農業相続人

 「農業相続人」とは、相続により農地等を取得し、相続税納税期限【※1】までに農業を開始し、その後もその農地で引き続き農業を営んでいくと認められた人のこと。


 「農業相続人」は、被相続人からその所有農地を相続した場合、「農地の農業投資価格【※2】」で評価した価額を超える部分に対応した相続税額の納税を猶予される、という特例を受けられます。


 ただし、三大都市圏の特定市における市街化区域内農地の場合、納税猶予の適用を受けられるのは専ら生産緑地に限られます。(令和6年4月現在での税制取扱い)


 相続税の納税猶予特例を受けた「農業相続人」が、その後 終身営農継続するなど一定の要件を満たすと、その納税猶予されていた相続税は免除されます。


 ( 特定市以外における市街化区域内農地の場合、営農継続20年で免除。(令和6年4月現在) )


 【※1】被相続人が亡くなったことを知った日の翌日から10か月以内
 【※2】農地が恒久的に農業の用に供されるとした場合での農業収入に見合った農地価格




 しかしながら、「農地相続税の納税猶予特例」の適用を受けた「農業相続人」が、その後においてその相続農地の一定割合部分について転用したり、耕作放棄したり、他者へ売買・贈与・貸付け等をしてしまうと、


原則として納税猶予特例の適用が解除(猶予期限が確定)され、利子税とともにその納税猶予額分を納付する必要が生じます。

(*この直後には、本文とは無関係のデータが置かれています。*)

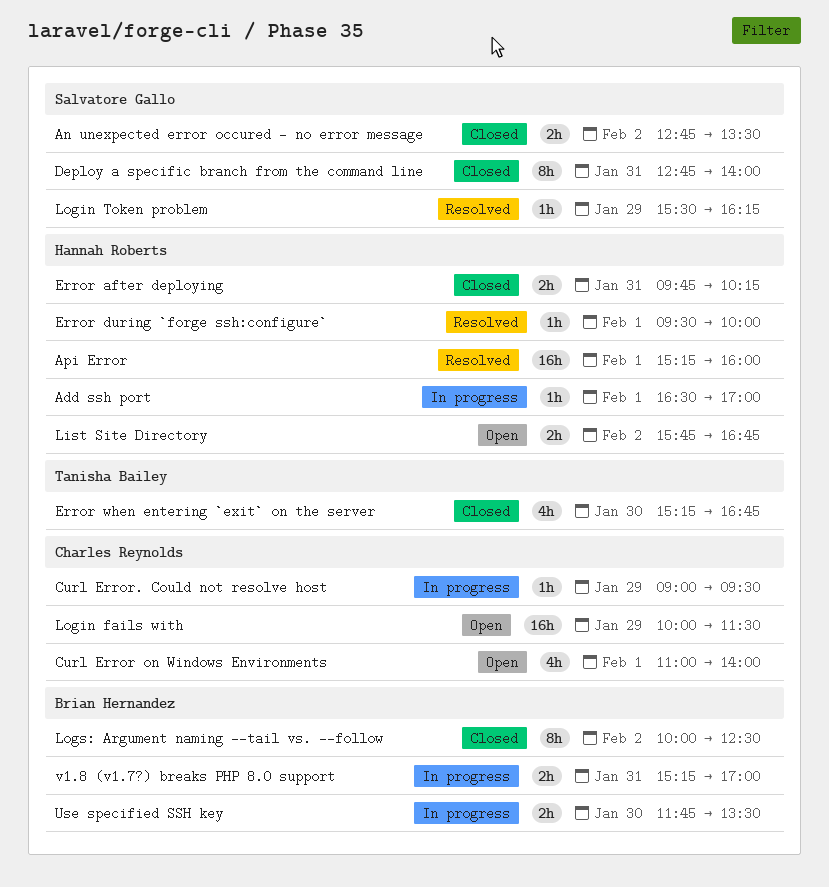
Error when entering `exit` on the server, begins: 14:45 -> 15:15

 ただ、納税猶予特例の適用を受けている(市街化区域外農地の)相続人が「農地バンク」に対して相続農地を預け「農地バンク」がその地域の担い手農家へ貸付け(「特定貸付け」)した場合等に限っては、


(農業相続人本人による営農継続要件は失われるものの)納税猶予特例の適用解除事由とはならず、相続税の納税猶予特例がそのまま継続されることとなります。(令和6年4月現在)


 ※ なお、その場合「特定貸付け」した旨の「届出書」を、貸付けした日から2か月以内に税務署あて提出する必要があります。


 また、それ以降においても、納税猶予特例の適用を継続したい場合には、3年ごとに「継続届出書」を税務署あて提出することが求められます。




 また、農業者がその後継者に「農地の生前一括贈与」をした際に一定の要件のもとに認められる「農地贈与税の納税猶予特例」制度というものも存在しており、「農地相続税の納税猶予特例」の場合と同様の特例適用解除事由(猶予期限の確定事由)があります。


 農地相続税務に関すること、例えば「農地相続税・農地贈与税の納税猶予制度」「営農困難時貸付け制度」に関すること。「贈与税の相続時精算課税制度」と「小規模宅地等の特例制度」とは同時に両方は適用できないこと (令和6年4月現在) など。


 こうしたことについて、その詳細な税務取扱いにもし関心をお持ちの方がいらっしゃいましたら、農地相続に明るい税理士の方へのご相談をお勧めします。


 ただ、そもそも相続時に相続税が課税されるほどの多大な資産をお持ちの農業者(農地所有者)の方というのは、比較的少数派であるかもしれません。